What to work on - Reproduce the text of the material below without any changes, leaving out the pictures.

Material supplied -
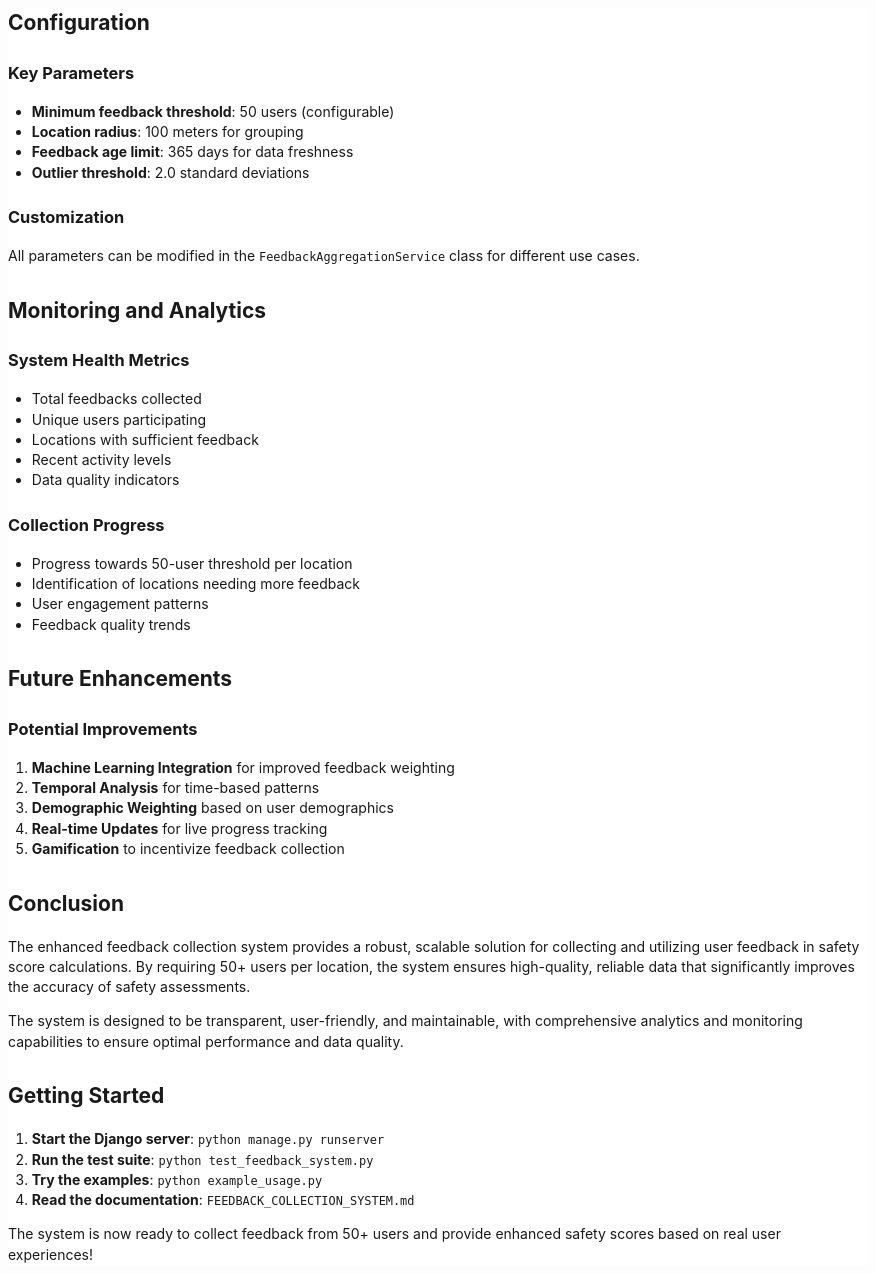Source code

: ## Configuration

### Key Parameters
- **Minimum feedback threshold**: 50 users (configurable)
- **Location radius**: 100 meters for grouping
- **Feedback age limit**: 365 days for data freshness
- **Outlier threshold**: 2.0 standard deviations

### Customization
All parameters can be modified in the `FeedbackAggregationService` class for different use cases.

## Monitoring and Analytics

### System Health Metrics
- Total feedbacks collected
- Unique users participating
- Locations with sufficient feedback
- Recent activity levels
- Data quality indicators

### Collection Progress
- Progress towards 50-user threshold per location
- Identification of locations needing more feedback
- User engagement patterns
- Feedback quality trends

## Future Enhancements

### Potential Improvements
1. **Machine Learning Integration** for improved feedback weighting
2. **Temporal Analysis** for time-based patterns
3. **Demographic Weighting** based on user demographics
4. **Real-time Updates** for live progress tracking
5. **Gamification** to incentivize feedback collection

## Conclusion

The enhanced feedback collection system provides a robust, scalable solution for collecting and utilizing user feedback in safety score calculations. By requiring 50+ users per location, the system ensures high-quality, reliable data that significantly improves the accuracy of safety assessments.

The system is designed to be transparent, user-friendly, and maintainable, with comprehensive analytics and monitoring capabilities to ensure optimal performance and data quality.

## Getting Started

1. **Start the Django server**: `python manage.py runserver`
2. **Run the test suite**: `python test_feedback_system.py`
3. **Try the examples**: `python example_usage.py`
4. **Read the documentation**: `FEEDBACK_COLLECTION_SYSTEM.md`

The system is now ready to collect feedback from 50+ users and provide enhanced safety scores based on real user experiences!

Worked solution -
Source code

: ## Configuration

### Key Parameters
- **Minimum feedback threshold**: 50 users (configurable)
- **Location radius**: 100 meters for grouping
- **Feedback age limit**: 365 days for data freshness
- **Outlier threshold**: 2.0 standard deviations

### Customization
All parameters can be modified in the `FeedbackAggregationService` class for different use cases.

## Monitoring and Analytics

### System Health Metrics
- Total feedbacks collected
- Unique users participating
- Locations with sufficient feedback
- Recent activity levels
- Data quality indicators

### Collection Progress
- Progress towards 50-user threshold per location
- Identification of locations needing more feedback
- User engagement patterns
- Feedback quality trends

## Future Enhancements

### Potential Improvements
1. **Machine Learning Integration** for improved feedback weighting
2. **Temporal Analysis** for time-based patterns
3. **Demographic Weighting** based on user demographics
4. **Real-time Updates** for live progress tracking
5. **Gamification** to incentivize feedback collection

## Conclusion

The enhanced feedback collection system provides a robust, scalable solution for collecting and utilizing user feedback in safety score calculations. By requiring 50+ users per location, the system ensures high-quality, reliable data that significantly improves the accuracy of safety assessments.

The system is designed to be transparent, user-friendly, and maintainable, with comprehensive analytics and monitoring capabilities to ensure optimal performance and data quality.

## Getting Started

1. **Start the Django server**: `python manage.py runserver`
2. **Run the test suite**: `python test_feedback_system.py`
3. **Try the examples**: `python example_usage.py`
4. **Read the documentation**: `FEEDBACK_COLLECTION_SYSTEM.md`

The system is now ready to collect feedback from 50+ users and provide enhanced safety scores based on real user experiences!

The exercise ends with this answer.